>> BEGIN
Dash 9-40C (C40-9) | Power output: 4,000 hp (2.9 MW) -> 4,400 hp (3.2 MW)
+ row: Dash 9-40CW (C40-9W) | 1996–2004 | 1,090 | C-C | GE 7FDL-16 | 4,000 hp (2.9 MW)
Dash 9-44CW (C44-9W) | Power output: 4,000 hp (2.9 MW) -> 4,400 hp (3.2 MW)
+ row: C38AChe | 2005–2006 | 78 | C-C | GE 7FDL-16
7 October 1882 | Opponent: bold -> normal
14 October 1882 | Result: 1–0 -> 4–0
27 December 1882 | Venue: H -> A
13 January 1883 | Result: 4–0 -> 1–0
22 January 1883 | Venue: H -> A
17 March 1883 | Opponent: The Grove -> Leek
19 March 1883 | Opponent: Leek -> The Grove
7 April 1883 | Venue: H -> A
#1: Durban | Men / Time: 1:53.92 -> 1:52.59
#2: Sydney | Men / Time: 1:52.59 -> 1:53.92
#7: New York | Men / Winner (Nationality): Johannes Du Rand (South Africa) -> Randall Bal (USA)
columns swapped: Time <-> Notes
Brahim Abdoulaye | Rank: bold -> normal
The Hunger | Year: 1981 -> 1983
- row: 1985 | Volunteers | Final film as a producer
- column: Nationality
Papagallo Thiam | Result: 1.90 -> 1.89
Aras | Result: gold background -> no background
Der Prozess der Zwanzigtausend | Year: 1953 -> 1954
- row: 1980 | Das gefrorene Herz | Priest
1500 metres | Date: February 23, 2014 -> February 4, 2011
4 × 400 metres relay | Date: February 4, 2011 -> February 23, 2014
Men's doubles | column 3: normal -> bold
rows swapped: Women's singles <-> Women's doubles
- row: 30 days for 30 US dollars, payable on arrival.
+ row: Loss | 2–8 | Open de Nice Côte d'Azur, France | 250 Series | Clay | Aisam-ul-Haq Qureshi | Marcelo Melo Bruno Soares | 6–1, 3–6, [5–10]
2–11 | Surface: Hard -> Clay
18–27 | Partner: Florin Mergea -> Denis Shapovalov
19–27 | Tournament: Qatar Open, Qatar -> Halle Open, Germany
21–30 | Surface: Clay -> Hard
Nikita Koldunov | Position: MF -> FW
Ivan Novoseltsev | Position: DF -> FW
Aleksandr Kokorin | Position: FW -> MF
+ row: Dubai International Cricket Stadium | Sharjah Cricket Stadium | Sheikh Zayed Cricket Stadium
>> END
> TASK DETAILS
Reproduce every line of the listing above verbatim, keeping each character and line in its original order.

> COMPLETE ANSWER
Dash 9-40C (C40-9) | Power output: 4,000 hp (2.9 MW) -> 4,400 hp (3.2 MW)
+ row: Dash 9-40CW (C40-9W) | 1996–2004 | 1,090 | C-C | GE 7FDL-16 | 4,000 hp (2.9 MW)
Dash 9-44CW (C44-9W) | Power output: 4,000 hp (2.9 MW) -> 4,400 hp (3.2 MW)
+ row: C38AChe | 2005–2006 | 78 | C-C | GE 7FDL-16
7 October 1882 | Opponent: bold -> normal
14 October 1882 | Result: 1–0 -> 4–0
27 December 1882 | Venue: H -> A
13 January 1883 | Result: 4–0 -> 1–0
22 January 1883 | Venue: H -> A
17 March 1883 | Opponent: The Grove -> Leek
19 March 1883 | Opponent: Leek -> The Grove
7 April 1883 | Venue: H -> A
#1: Durban | Men / Time: 1:53.92 -> 1:52.59
#2: Sydney | Men / Time: 1:52.59 -> 1:53.92
#7: New York | Men / Winner (Nationality): Johannes Du Rand (South Africa) -> Randall Bal (USA)
columns swapped: Time <-> Notes
Brahim Abdoulaye | Rank: bold -> normal
The Hunger | Year: 1981 -> 1983
- row: 1985 | Volunteers | Final film as a producer
- column: Nationality
Papagallo Thiam | Result: 1.90 -> 1.89
Aras | Result: gold background -> no background
Der Prozess der Zwanzigtausend | Year: 1953 -> 1954
- row: 1980 | Das gefrorene Herz | Priest
1500 metres | Date: February 23, 2014 -> February 4, 2011
4 × 400 metres relay | Date: February 4, 2011 -> February 23, 2014
Men's doubles | column 3: normal -> bold
rows swapped: Women's singles <-> Women's doubles
- row: 30 days for 30 US dollars, payable on arrival.
+ row: Loss | 2–8 | Open de Nice Côte d'Azur, France | 250 Series | Clay | Aisam-ul-Haq Qureshi | Marcelo Melo Bruno Soares | 6–1, 3–6, [5–10]
2–11 | Surface: Hard -> Clay
18–27 | Partner: Florin Mergea -> Denis Shapovalov
19–27 | Tournament: Qatar Open, Qatar -> Halle Open, Germany
21–30 | Surface: Clay -> Hard
Nikita Koldunov | Position: MF -> FW
Ivan Novoseltsev | Position: DF -> FW
Aleksandr Kokorin | Position: FW -> MF
+ row: Dubai International Cricket Stadium | Sharjah Cricket Stadium | Sheikh Zayed Cricket Stadium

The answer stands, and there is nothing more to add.